What happens when a space suit’s air pressure drops to zero? As one who went to commercial dive school and was once a certified scuba instructor, this breathable oxygen and air pressure is interesting to me, and I never would have guessed the outcome of the test shown in the video below.
As an aside, the first astronaut and cosmonaut deaths were due to atmosphere. We were using a low pressure atmosphere, with high levels of oxygen. The Russians were using typical air at typical air pressure. The astronauts died from a fast spreading fire in the oxygen, while the cosmonauts died due to the “bends”, i.e. air bubbles in the blood caused by a sudden loss of atmospheric pressure.

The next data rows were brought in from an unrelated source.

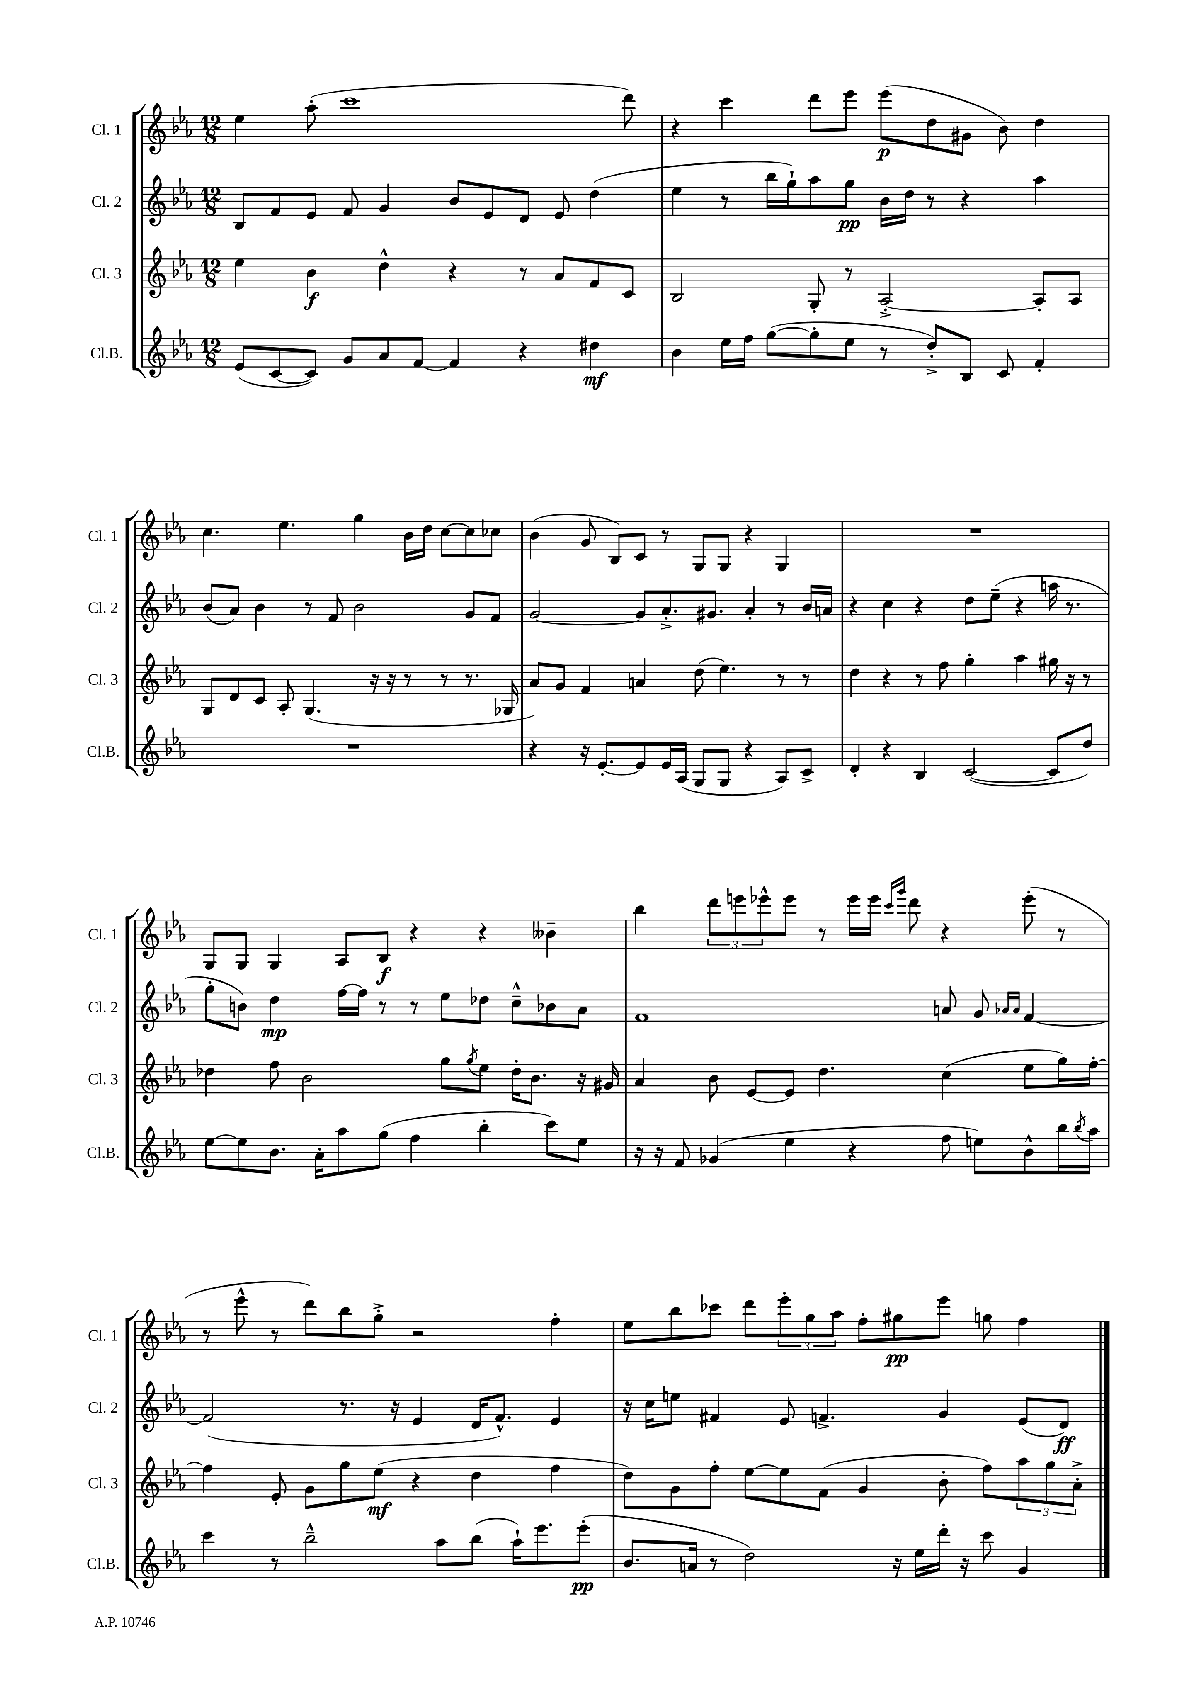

**kern	**kern	**kern	**kern
*staff4	*staff3	*staff2	*staff1
*clefG2	*clefG2	*clefG2	*clefG2
*k[b-e-a-]	*k[b-e-a-]	*k[b-e-a-]	*k[b-e-a-]
*M12/8	*M12/8	*M12/8	*M12/8
(8e-	4ee-	8B-	4ee-
[8c	.	8f	.
8c])	4b-	8e-	(8aa-'
8g	.	8f	1ccc
8a-	4dd^^	4g	.
[8f	.	.	.
4f]	4r	8b-	.
.	.	8e-	.
4r	8r	8d	.
.	8a-	8e-	.
4dd#	8f	(4dd	.
.	8c	.	8ddd)
=	=	=	=
4b-	2B-	4ee-	4r
16ee-	.	8r	4ccc
16ff	.	.	.
([8gg	.	16bb-	.
.	.	16gg`)	.
8gg']	8G'	8aa-	8ddd
8ee-	8r	8gg	8eee-
8r	[2A-'^	16b-	(8eee-
.	.	16dd	.
8dd'^)	.	8r	8dd
8B-	.	4r	8g#
8c	.	.	8b-)
4f'	8A-']	4aa-	4dd
.	8A-	.	.
=	=	=	=
1.r	8G	(8b-	4.cc
.	8d	8a-)	.
.	8c	4b-	.
.	8A-'	.	4.ee-
.	(4.G	8r	.
.	.	8f	.
.	.	2b-	4gg
.	16r	.	.
.	16r	.	.
.	8r	.	16b-
.	.	.	16dd
.	8r	.	[8cc
.	8.r	8g	8cc]
.	.	8f	8cc-
.	16G-	.	.
=	=	=	=
4r	8a-)	[2g	(4b-
.	8g	.	.
16r	4f	.	8g
[8.e-'	.	.	.
.	.	.	8B-)
8e-]	4a	8g]	8c
16e-	.	8.a-'^	8r
(16A-	.	.	.
8G	(8dd	.	8G
.	.	8.g#	.
8G	4.ee-)	.	8G
4r	.	4a-'	4r
8A-)	8r	8r	4G
8c^	8r	16b-	.
.	.	16a	.
=	=	=	=
4d'	4dd	4r	1.r
4r	4r	4cc	.
4B-	8r	4r	.
.	8ff	.	.
([2c	4gg'	8dd	.
.	.	(8ee-~	.
.	4aa-	4r	.
8c]	16gg#	16aa	.
.	16r	8.r	.
8dd)	8r	.	.
=	=	=	=
[8ee-	4dd-	8gg'	8G
8ee-]	.	8b)	8G
8.b-	8ff	4dd	4G
.	2b-	.	.
16a-'	.	.	.
8aa-	.	[16ff	8A-
.	.	16ff]	.
(8gg	.	8r	8B-
4ff	.	8r	4r
.	8gg	8ee-	.
.	8qgg	.	.
4bb-'	8ee-	8dd-	4r
.	16dd-'	8cc~^^	.
.	8.b-	.	.
8ccc)	.	8b-	4b--~
8ee-	16r	8a-	.
.	16g#	.	.
=	=	=	=
16r	4a-	1f	4bb-
16r	.	.	.
8f	.	.	.
(4g-	8b-	.	12ddd
.	.	.	12eee
.	[8e-	.	.
.	.	.	12eee-^^
4ee-	8e-]	.	8eee-
.	4.dd	.	8r
4r	.	.	16eee-
.	.	.	16eee-
.	.	.	16qqccc
.	.	.	16qqggg
.	.	.	8ddd
8ff	(4cc	8a	4r
8ee)	.	8g	.
.	.	16qqa-	.
.	.	16qqa-	.
8b-^^	8ee-	[4f	(8eee-'
16bb-	16gg)	.	8r
8qbb-	.	.	.
16aa-	[16ff'	.	.
=	=	=	=
4ccc	4ff]	(2f]	8r
.	.	.	8eee-^^
8r	8e-'	.	8r
2bb-~^^	8g	.	8ddd)
.	8gg	8.r	8bb-
.	(8ee-	.	8gg'^
.	.	16r	.
.	4r	4e-	2r
8aa-	.	.	.
(8bb-	4dd	16d	.
.	.	8.f^^)	.
16aa-`)	.	.	.
8.eee-	.	.	.
.	4ff	4e-	4ff'
(8eee-'	.	.	.
=	=	=	=
8.b-	8dd)	16r	8ee-
.	.	16cc	.
.	8g	8ee	8bb-
16a	.	.	.
8r	8ff'	4f#	8ccc-
2dd)	[8ee-	.	8ddd
.	8ee-]	8e-	12eee-'
.	.	.	12gg
.	(8f	4.f^	.
.	.	.	12aa-
.	4g	.	8ff'
16r	.	.	8gg#
16ee-	.	.	.
16ddd'	8b-'	4g	8eee-
16r	.	.	.
8ccc	8ff)	.	8gg
4g	12aa-	(8e-	4ff
.	12gg	.	.
.	.	8d)	.
.	12a-'^	.	.
==	==	==	==
*-	*-	*-	*-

I assume that the guy in the space suit must be breathing pure oxygen at about 1/3 atmospheric pressure. Also, he was probably breathing an air mixture of decreasing nitrogen, so nitrogen would dissolve out of his blood and other tissues, eventually eliminating the risk of bubbles forming in his blood in case his suit failed. But no, I won’t actually research that for us. 🙂
However, sudden loss of pressure can still have consequences, albeit much less serious. 60 seconds long:
Yeah, I see where you’re coming from. A large part of me wants to debunk some of the ways outer space deaths are dramatized in science fiction, e.g. bulging eyes and other highly graphic renditions. And in the same vein, with my interest in animal and human physiology, I’m recently considering the most “humane” kinds of capital punishment, e.g. by supplying breathing air with no oxygen… that’s not like in the movies, either. I am against capital punishment, but still highly concerned with the more barbaric methods.

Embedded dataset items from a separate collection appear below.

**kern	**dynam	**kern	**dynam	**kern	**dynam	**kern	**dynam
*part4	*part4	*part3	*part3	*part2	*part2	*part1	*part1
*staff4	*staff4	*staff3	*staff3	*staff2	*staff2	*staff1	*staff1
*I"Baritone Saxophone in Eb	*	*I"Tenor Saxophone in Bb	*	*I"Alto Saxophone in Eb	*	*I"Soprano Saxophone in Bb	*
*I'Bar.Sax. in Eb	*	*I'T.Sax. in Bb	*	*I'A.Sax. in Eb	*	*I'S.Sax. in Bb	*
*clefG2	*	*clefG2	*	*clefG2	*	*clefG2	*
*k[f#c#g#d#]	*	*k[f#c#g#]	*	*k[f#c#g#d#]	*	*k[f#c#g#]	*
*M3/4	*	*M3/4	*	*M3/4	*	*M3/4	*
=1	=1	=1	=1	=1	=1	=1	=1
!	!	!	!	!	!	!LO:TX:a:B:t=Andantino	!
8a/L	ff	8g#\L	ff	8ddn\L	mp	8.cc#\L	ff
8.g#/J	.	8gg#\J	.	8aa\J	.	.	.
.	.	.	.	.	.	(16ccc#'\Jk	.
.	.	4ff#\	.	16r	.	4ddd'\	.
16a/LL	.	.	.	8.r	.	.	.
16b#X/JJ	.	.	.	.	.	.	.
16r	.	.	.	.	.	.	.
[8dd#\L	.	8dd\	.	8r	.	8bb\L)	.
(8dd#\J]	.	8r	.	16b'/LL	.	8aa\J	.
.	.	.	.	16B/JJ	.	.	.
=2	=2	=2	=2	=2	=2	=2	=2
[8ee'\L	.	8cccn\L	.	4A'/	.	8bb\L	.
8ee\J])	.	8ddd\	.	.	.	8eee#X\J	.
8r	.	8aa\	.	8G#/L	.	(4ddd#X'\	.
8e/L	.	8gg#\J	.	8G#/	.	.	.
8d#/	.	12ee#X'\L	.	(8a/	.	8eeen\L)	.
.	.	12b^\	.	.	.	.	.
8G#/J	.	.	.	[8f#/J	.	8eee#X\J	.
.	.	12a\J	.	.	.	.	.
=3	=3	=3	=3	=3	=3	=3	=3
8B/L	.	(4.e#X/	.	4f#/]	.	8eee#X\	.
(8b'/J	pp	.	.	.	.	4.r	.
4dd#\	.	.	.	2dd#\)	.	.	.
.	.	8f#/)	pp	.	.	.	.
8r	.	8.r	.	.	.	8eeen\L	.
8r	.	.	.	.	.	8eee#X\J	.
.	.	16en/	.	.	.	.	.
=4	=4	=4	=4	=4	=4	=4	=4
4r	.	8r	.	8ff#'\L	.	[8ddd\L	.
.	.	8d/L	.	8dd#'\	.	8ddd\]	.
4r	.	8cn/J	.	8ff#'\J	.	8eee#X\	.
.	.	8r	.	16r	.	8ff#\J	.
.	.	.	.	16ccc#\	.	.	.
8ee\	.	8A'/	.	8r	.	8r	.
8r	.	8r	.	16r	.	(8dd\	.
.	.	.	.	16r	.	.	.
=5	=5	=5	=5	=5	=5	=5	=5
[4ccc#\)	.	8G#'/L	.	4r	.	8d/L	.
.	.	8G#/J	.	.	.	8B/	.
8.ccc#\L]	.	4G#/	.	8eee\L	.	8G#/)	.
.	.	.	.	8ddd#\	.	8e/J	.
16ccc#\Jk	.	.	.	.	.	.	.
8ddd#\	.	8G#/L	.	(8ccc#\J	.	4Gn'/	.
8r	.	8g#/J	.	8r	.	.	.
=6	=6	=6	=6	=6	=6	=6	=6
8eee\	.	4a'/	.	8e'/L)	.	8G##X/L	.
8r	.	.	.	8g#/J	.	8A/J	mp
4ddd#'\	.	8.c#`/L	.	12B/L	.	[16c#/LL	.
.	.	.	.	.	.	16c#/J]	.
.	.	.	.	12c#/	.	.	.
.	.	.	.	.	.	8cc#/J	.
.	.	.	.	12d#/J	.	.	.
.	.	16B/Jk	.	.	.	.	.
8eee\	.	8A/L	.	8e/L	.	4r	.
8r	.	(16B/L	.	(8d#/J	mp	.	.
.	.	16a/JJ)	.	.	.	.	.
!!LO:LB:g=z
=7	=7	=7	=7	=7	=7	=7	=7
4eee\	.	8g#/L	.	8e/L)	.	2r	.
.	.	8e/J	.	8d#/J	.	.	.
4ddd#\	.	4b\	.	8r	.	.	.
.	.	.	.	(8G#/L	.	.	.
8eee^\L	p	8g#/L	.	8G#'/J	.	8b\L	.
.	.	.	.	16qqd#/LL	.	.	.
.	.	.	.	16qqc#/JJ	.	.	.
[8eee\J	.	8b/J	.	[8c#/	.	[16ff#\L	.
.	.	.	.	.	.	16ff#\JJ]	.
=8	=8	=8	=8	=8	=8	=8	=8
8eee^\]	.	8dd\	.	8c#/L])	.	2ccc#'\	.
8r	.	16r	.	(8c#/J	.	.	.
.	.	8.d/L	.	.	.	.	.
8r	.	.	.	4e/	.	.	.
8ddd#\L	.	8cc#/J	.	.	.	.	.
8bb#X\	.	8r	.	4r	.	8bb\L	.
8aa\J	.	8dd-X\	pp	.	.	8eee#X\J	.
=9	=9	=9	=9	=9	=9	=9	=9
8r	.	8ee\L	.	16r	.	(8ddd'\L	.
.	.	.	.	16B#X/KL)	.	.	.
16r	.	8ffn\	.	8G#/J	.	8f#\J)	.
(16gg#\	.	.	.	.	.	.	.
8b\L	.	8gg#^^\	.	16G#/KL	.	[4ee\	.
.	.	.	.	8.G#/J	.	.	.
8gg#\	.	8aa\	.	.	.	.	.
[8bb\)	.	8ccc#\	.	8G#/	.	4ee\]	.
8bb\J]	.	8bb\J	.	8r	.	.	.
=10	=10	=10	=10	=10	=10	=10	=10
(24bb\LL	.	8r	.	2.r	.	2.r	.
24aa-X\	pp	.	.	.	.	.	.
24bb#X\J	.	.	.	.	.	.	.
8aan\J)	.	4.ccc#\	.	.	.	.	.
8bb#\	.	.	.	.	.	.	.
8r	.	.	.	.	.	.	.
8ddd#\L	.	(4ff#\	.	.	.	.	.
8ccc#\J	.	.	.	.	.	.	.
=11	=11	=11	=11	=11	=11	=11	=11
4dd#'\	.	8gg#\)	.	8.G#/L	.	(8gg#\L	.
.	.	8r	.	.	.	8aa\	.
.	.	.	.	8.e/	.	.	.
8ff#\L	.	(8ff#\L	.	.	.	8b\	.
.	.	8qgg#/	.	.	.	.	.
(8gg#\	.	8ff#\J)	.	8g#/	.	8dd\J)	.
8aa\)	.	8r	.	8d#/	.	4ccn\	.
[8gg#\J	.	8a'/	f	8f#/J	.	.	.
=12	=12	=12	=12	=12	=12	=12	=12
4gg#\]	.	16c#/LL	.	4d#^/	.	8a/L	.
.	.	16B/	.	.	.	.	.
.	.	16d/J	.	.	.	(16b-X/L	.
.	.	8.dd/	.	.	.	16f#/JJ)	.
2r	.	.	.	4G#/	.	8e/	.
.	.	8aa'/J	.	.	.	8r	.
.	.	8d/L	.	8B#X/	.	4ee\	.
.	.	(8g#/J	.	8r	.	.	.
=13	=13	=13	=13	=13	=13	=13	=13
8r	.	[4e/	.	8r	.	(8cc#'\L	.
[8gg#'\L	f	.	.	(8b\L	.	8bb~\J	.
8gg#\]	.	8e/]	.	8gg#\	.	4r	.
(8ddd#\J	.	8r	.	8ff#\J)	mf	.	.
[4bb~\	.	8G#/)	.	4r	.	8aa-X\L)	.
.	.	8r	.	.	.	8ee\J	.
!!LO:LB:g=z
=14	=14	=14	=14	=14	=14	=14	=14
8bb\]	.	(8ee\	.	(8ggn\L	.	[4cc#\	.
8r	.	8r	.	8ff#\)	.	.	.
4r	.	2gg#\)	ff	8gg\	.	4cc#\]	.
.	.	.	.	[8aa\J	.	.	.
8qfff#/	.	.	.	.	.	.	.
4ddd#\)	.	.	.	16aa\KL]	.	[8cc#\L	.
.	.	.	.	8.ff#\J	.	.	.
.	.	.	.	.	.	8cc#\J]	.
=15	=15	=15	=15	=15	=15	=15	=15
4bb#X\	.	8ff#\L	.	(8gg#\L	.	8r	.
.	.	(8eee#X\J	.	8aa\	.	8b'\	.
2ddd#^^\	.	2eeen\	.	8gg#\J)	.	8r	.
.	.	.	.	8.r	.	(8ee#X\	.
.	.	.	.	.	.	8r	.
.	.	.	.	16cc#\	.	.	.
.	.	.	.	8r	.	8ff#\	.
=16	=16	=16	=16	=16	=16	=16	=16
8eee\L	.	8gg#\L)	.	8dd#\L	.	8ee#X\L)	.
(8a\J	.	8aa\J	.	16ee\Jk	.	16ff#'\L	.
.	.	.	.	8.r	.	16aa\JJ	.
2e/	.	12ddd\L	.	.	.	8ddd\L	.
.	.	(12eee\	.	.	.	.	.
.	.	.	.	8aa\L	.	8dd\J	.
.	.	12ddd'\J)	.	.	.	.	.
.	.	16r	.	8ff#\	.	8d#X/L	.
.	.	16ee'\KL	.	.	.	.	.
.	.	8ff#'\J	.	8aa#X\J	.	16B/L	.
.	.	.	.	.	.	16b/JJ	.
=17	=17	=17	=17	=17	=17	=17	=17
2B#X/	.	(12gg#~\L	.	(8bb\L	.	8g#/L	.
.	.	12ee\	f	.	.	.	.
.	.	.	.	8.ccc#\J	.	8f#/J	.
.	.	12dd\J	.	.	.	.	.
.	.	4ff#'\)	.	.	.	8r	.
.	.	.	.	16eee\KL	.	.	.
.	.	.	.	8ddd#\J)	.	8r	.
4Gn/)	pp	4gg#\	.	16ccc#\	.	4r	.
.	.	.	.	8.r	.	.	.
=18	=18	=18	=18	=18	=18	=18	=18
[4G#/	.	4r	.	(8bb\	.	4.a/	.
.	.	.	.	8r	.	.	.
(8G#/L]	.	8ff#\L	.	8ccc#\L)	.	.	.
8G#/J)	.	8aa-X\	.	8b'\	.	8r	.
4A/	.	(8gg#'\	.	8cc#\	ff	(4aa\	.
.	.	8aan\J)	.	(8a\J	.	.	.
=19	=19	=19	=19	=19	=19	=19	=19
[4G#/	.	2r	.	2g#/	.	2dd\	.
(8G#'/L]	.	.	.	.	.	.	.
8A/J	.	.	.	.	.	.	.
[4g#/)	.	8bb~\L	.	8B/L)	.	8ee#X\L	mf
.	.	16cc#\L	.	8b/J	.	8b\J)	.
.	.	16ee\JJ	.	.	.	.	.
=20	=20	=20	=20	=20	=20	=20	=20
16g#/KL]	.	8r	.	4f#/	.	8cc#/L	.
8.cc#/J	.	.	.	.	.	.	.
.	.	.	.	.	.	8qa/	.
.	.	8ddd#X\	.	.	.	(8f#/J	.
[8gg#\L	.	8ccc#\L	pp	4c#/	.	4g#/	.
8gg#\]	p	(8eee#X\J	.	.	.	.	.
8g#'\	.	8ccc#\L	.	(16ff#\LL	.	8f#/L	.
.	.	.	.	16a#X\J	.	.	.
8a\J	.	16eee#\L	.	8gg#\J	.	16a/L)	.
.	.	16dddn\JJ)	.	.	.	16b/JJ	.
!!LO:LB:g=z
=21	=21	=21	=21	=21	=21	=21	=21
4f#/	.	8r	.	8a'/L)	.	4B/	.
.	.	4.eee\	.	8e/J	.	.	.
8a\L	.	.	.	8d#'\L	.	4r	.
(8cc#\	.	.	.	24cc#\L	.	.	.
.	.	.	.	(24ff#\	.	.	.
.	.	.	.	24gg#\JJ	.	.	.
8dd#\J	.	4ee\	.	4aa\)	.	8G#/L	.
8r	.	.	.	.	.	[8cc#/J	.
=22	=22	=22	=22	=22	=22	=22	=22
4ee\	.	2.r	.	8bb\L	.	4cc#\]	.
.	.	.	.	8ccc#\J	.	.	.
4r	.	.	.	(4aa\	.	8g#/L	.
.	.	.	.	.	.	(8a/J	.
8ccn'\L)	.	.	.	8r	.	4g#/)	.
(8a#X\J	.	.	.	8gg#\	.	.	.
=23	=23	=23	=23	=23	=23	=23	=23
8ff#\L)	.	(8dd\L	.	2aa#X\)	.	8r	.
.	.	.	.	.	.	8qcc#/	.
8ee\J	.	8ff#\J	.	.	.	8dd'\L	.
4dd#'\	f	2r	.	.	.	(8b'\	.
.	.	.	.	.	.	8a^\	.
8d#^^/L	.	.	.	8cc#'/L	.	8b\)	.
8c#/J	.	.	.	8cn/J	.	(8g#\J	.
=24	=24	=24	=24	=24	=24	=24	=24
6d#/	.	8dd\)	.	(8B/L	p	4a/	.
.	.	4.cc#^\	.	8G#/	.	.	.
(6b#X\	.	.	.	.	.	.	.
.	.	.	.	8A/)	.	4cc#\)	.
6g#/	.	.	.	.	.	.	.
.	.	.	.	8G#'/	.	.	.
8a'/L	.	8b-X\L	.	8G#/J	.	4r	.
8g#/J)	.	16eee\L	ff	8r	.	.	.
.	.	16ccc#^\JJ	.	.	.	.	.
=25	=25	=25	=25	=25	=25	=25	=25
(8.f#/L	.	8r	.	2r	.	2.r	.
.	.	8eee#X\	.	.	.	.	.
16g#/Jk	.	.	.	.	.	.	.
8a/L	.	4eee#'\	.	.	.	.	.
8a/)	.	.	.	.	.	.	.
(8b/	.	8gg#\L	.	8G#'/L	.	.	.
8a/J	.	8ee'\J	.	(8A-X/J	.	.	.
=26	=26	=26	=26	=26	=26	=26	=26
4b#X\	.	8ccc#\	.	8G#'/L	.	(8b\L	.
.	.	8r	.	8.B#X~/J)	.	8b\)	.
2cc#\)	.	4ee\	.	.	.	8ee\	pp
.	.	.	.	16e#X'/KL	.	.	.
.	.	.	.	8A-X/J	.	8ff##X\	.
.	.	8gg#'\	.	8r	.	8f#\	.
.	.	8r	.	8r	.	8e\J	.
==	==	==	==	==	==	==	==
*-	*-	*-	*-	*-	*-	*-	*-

In commercial underwater dive school, part of our training was to experience 1) nitrogen narcosis that occurs at depths under high atmospheric pressure (e.g. in a hyperbaric chamber), and 2) carbon dioxide poisoning when fresh air has been cut off and the object is to climb a ladder out of the water when your water-filled navy dive suit and lead boots weigh about a hundred extra pounds. These are realities that commercial divers might have to face, recognize, and deal with not just for themselves, but for fellow divers. (I never worked as a commercial diver, but my brother and a friend did, on oil drilling platforms out in the Gulf of Mexico. So I’ve had an unusually high interest in unsafe air vs life-saving breathing equipment for decades.)
I’m diabetic and came close to death by hypoglycemia once. I passed out, but luckily just before doing so, swallowed some candy. I digested enough candy while unconscious to wake up and take further life-saving steps.
The most commonly used method involving a cocktail of drugs and chemicals seems ridiculously too complicated and subject to bungling.
My point is that hypoglycemia is probably a very painless and unstressful way to die. You go unconscious and you just gradually shut down. I don’t believe there’s gasping for air or panic or any of that. There would certainly be no consciousness of “this is it, I’m dying. Somebody help me!”
They would die in a coma.
I wonder why a drastic overdose of insulin isn’t used in capital punishment.